Joyce si era svegliata di buonumore, pronta a un'altra massacrante giornata di allenamenti, lividi e muscoli doloranti.
Ma nonostante tutto, sentiva di stare facendo dei progressi. Aveva messo da parte il compendio. Non le sembrava saggio mostrare nuovi poteri ora che Vyncent ed Elvana la stavano addestrando su quelli che pensavano conoscesse.
Tuttavia sentiva che si aspettavano che ne avesse altri che lei non aveva ancora tradotto.
La più perplessa era Elvana.
"Usi la corda magica e l'invisibilità" aveva detto a strega. "Il che vuol dire che dovresti saper usare anche il manto incantato e la ragnatela magica."

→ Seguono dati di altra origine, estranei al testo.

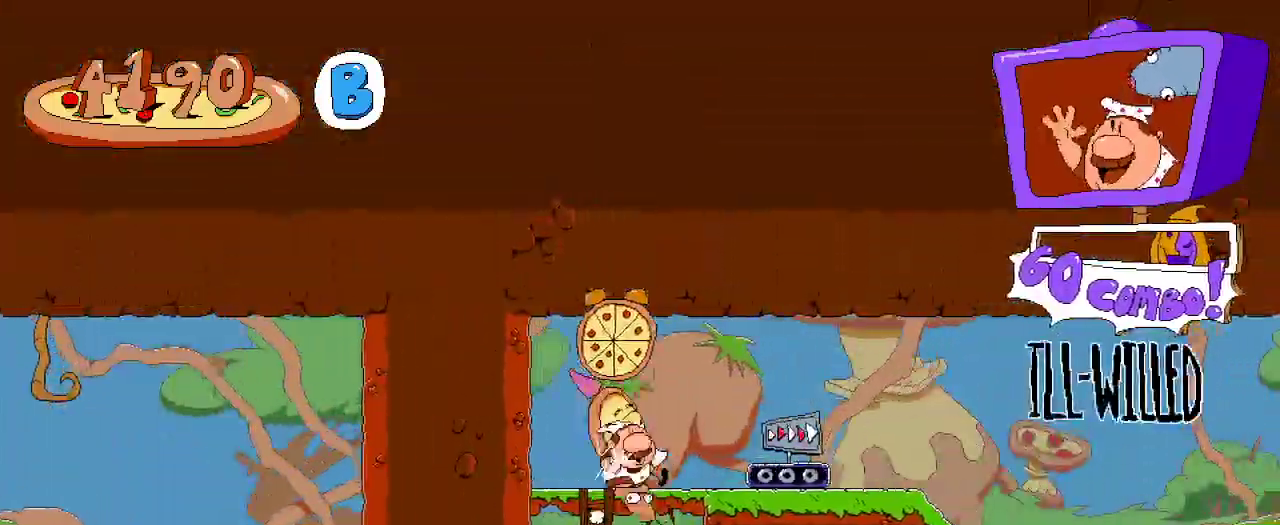
{"dt_ms": 500, "buttons": ["R2", "DPAD_RIGHT"], "left_stick": "center", "right_stick": "center", "events": []}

Joyce aveva evocato la ragnatela davanti ai suoi piedi.
Elvana aveva annuito. "E il manto magico?"
Non aveva ancora tradotto quell'incantesimo e non aveva idea di come fare. Le magie create da Arran Lacey andavano tradotte una alla volta, in una sequenza precisa che il mago aveva stabilito un secolo prima e lei non poteva cambiarla.
Ci aveva provato, ma si era scontrata con un ostacolo insuperabile. Doveva tradurre i capitoli precedenti prima di iniziarne uno nuovo. Per ora era ferma alla corda magica e quello successivo era il muro di fuoco.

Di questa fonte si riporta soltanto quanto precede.